▸ Material provided
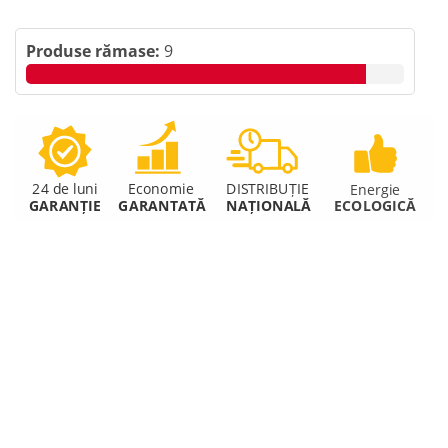
Produse rămase:
9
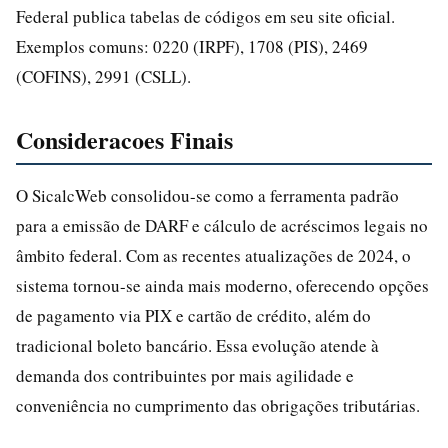
Federal publica tabelas de códigos em seu site oficial.
Exemplos comuns: 0220 (IRPF), 1708 (PIS), 2469
(COFINS), 2991 (CSLL).
Consideracoes Finais
O SicalcWeb consolidou-se como a ferramenta padrão
para a emissão de DARF e cálculo de acréscimos legais no
âmbito federal. Com as recentes atualizações de 2024, o
sistema tornou-se ainda mais moderno, oferecendo opções
de pagamento via PIX e cartão de crédito, além do
tradicional boleto bancário. Essa evolução atende à
demanda dos contribuintes por mais agilidade e
conveniência no cumprimento das obrigações tributárias.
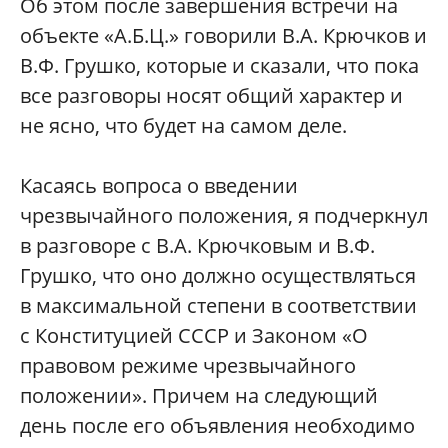
Об этом после завершения встречи на
объекте «А.Б.Ц.» говорили В.А. Крючков и
В.Ф. Грушко, которые и сказали, что пока
все разговоры носят общий характер и
не ясно, что будет на самом деле.
Касаясь вопроса о введении
чрезвычайного положения, я подчеркнул
в разговоре с В.А. Крючковым и В.Ф.
Грушко, что оно должно осуществляться
в максимальной степени в соответствии
с Конституцией СССР и Законом «О
правовом режиме чрезвычайного
положении». Причем на следующий
день после его объявления необходимо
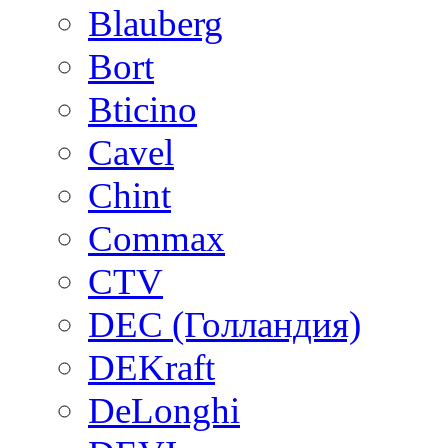
Blauberg
Bort
Bticino
Cavel
Chint
Commax
CTV
DEC (Голландия)
DEKraft
DeLonghi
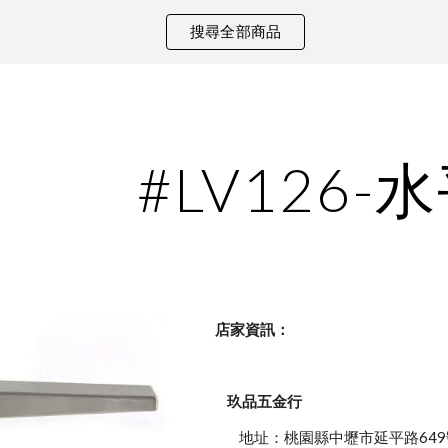
搜尋全部商品
ip to main content
Skip to navigat
#LV126-
    店家資訊：
玖品五金行
            地址：桃園縣中壢市延平路649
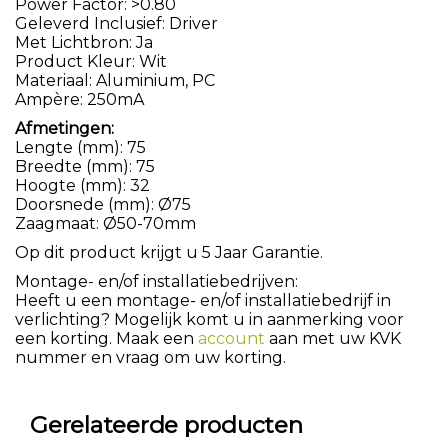
Power Factor: >0.80
Geleverd Inclusief: Driver
Met Lichtbron: Ja
Product Kleur: Wit
Materiaal: Aluminium, PC
Ampère: 250mA
Afmetingen:
Lengte (mm): 75
Breedte (mm): 75
Hoogte (mm): 32
Doorsnede (mm): Ø75
Zaagmaat: Ø50-70mm
Op dit product krijgt u 5 Jaar Garantie.
Montage- en/of installatiebedrijven:
Heeft u een montage- en/of installatiebedrijf in
verlichting? Mogelijk komt u in aanmerking voor
een korting. Maak een
account
aan met uw KVK
nummer en vraag om uw korting.
Gerelateerde producten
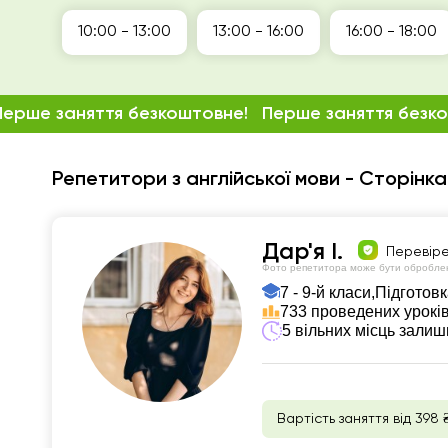
10:00 - 13:00
13:00 - 16:00
16:00 - 18:00
Перше заняття безкоштовне!
Перше заняття безк
Репетитори з англійської мови - Сторінка
Дар'я І.
Перевір
Фото репетитора може бути обробле
7 - 9-й класи,
Підготовк
733 проведених урокі
5 вільних місць зали
Вартість заняття від 398 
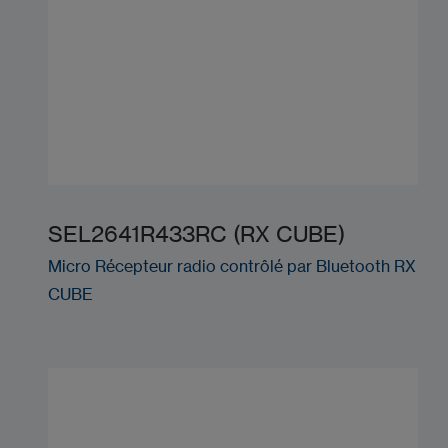
SEL2641R433RC (RX CUBE)
Micro Récepteur radio contrôlé par Bluetooth RX
CUBE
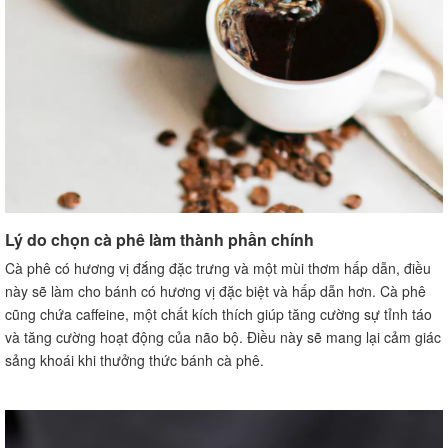
phê
Làm sao để bánh có hương vị cà phê đậm đà?
Có thể thay thế cà phê bằng loại nước uống khác
không?
Cách lưu giữ bánh cà phê để bảo quản lâu dài là gì?
Lưu ý khi làm bánh ngon từ cà phê
Chọn nguyên liệu chất lượng
Tuân thủ các tỉ lệ trong công thức
Sử dụng công nghệ nướng phù hợp
Lý do chọn cà phê làm thành phần chính
Kết luận
Lời khuyên và chia sẻ kinh nghiệm khi làm bánh cà phê
Cà phê có hương vị đắng đặc trưng và một mùi thơm hấp dẫn, điều
này sẽ làm cho bánh có hương vị đặc biệt và hấp dẫn hơn. Cà phê
cũng chứa caffeine, một chất kích thích giúp tăng cường sự tỉnh táo
và tăng cường hoạt động của não bộ. Điều này sẽ mang lại cảm giác
sảng khoái khi thưởng thức bánh cà phê.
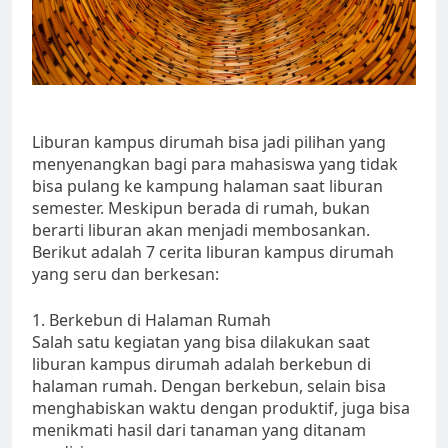
Liburan kampus dirumah bisa jadi pilihan yang
menyenangkan bagi para mahasiswa yang tidak
bisa pulang ke kampung halaman saat liburan
semester. Meskipun berada di rumah, bukan
berarti liburan akan menjadi membosankan.
Berikut adalah 7 cerita liburan kampus dirumah
yang seru dan berkesan:
1. Berkebun di Halaman Rumah
Salah satu kegiatan yang bisa dilakukan saat
liburan kampus dirumah adalah berkebun di
halaman rumah. Dengan berkebun, selain bisa
menghabiskan waktu dengan produktif, juga bisa
menikmati hasil dari tanaman yang ditanam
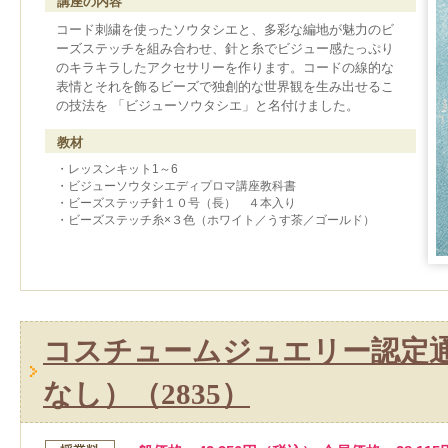
講座の内容
コード刺繍を使ったソウタシエと、多彩な編地が魅力のビ
ーズステッチを組み合わせ、針と糸でビジュー感たっぷり
のキラキラしたアクセサリーを作ります。コードの線的な
表情とそれを飾るビーズで独創的な世界観を生み出せるこ
の技法を 「ビジューソウタシエ」と名付けました。
教材
・レッスンキット1～6
・ビジューソウタシエディプロマ講座教科書
・ビーズステッチ針１０号（長） ４本入り
・ビーズステッチ糸×３色（ホワイト／うす茶／ゴールド）
コスチュームジュエリー認定
なし）（2835）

▸ Task directions
Please transcribe every entry exactly as written, leaving the pictures out.

▸ Solution below
Produse rămase:
9
Federal publica tabelas de códigos em seu site oficial.
Exemplos comuns: 0220 (IRPF), 1708 (PIS), 2469
(COFINS), 2991 (CSLL).
Consideracoes Finais
O SicalcWeb consolidou-se como a ferramenta padrão
para a emissão de DARF e cálculo de acréscimos legais no
âmbito federal. Com as recentes atualizações de 2024, o
sistema tornou-se ainda mais moderno, oferecendo opções
de pagamento via PIX e cartão de crédito, além do
tradicional boleto bancário. Essa evolução atende à
demanda dos contribuintes por mais agilidade e
conveniência no cumprimento das obrigações tributárias.
Об этом после завершения встречи на
объекте «А.Б.Ц.» говорили В.А. Крючков и
В.Ф. Грушко, которые и сказали, что пока
все разговоры носят общий характер и
не ясно, что будет на самом деле.
Касаясь вопроса о введении
чрезвычайного положения, я подчеркнул
в разговоре с В.А. Крючковым и В.Ф.
Грушко, что оно должно осуществляться
в максимальной степени в соответствии
с Конституцией СССР и Законом «О
правовом режиме чрезвычайного
положении». Причем на следующий
день после его объявления необходимо
Blauberg
Bort
Bticino
Cavel
Chint
Commax
CTV
DEC (Голландия)
DEKraft
DeLonghi
搜尋全部商品
ip to main content
Skip to navigat
#LV126-
    店家資訊：
玖品五金行
            地址：桃園縣中壢市延平路649
Power Factor: >0.80
Geleverd Inclusief: Driver
Met Lichtbron: Ja
Product Kleur: Wit
Materiaal: Aluminium, PC
Ampère: 250mA
Afmetingen:
Lengte (mm): 75
Breedte (mm): 75
Hoogte (mm): 32
Doorsnede (mm): Ø75
Zaagmaat: Ø50-70mm
Op dit product krijgt u 5 Jaar Garantie.
Montage- en/of installatiebedrijven:
Heeft u een montage- en/of installatiebedrijf in
verlichting? Mogelijk komt u in aanmerking voor
een korting. Maak een
account
aan met uw KVK
nummer en vraag om uw korting.
Gerelateerde producten
10:00 - 13:00
13:00 - 16:00
16:00 - 18:00
Перше заняття безкоштовне!
Перше заняття безк
Репетитори з англійської мови - Сторінка
Дар'я І.
Перевір
Фото репетитора може бути обробле
7 - 9-й класи,
Підготовк
733 проведених урокі
5 вільних місць зали
Вартість заняття від 398 
SEL2641R433RC (RX CUBE)
Micro Récepteur radio contrôlé par Bluetooth RX
CUBE
phê
Làm sao để bánh có hương vị cà phê đậm đà?
Có thể thay thế cà phê bằng loại nước uống khác
không?
Cách lưu giữ bánh cà phê để bảo quản lâu dài là gì?
Lưu ý khi làm bánh ngon từ cà phê
Chọn nguyên liệu chất lượng
Tuân thủ các tỉ lệ trong công thức
Sử dụng công nghệ nướng phù hợp
Lý do chọn cà phê làm thành phần chính
Kết luận
Lời khuyên và chia sẻ kinh nghiệm khi làm bánh cà phê
Cà phê có hương vị đắng đặc trưng và một mùi thơm hấp dẫn, điều
này sẽ làm cho bánh có hương vị đặc biệt và hấp dẫn hơn. Cà phê
cũng chứa caffeine, một chất kích thích giúp tăng cường sự tỉnh táo
và tăng cường hoạt động của não bộ. Điều này sẽ mang lại cảm giác
sảng khoái khi thưởng thức bánh cà phê.
Liburan kampus dirumah bisa jadi pilihan yang
menyenangkan bagi para mahasiswa yang tidak
bisa pulang ke kampung halaman saat liburan
semester. Meskipun berada di rumah, bukan
berarti liburan akan menjadi membosankan.
Berikut adalah 7 cerita liburan kampus dirumah
yang seru dan berkesan:
1. Berkebun di Halaman Rumah
Salah satu kegiatan yang bisa dilakukan saat
liburan kampus dirumah adalah berkebun di
halaman rumah. Dengan berkebun, selain bisa
menghabiskan waktu dengan produktif, juga bisa
menikmati hasil dari tanaman yang ditanam
講座の内容
コード刺繍を使ったソウタシエと、多彩な編地が魅力のビ
ーズステッチを組み合わせ、針と糸でビジュー感たっぷり
のキラキラしたアクセサリーを作ります。コードの線的な
表情とそれを飾るビーズで独創的な世界観を生み出せるこ
の技法を 「ビジューソウタシエ」と名付けました。
教材
・レッスンキット1～6
・ビジューソウタシエディプロマ講座教科書
・ビーズステッチ針１０号（長） ４本入り
・ビーズステッチ糸×３色（ホワイト／うす茶／ゴールド）
コスチュームジュエリー認定
なし）（2835）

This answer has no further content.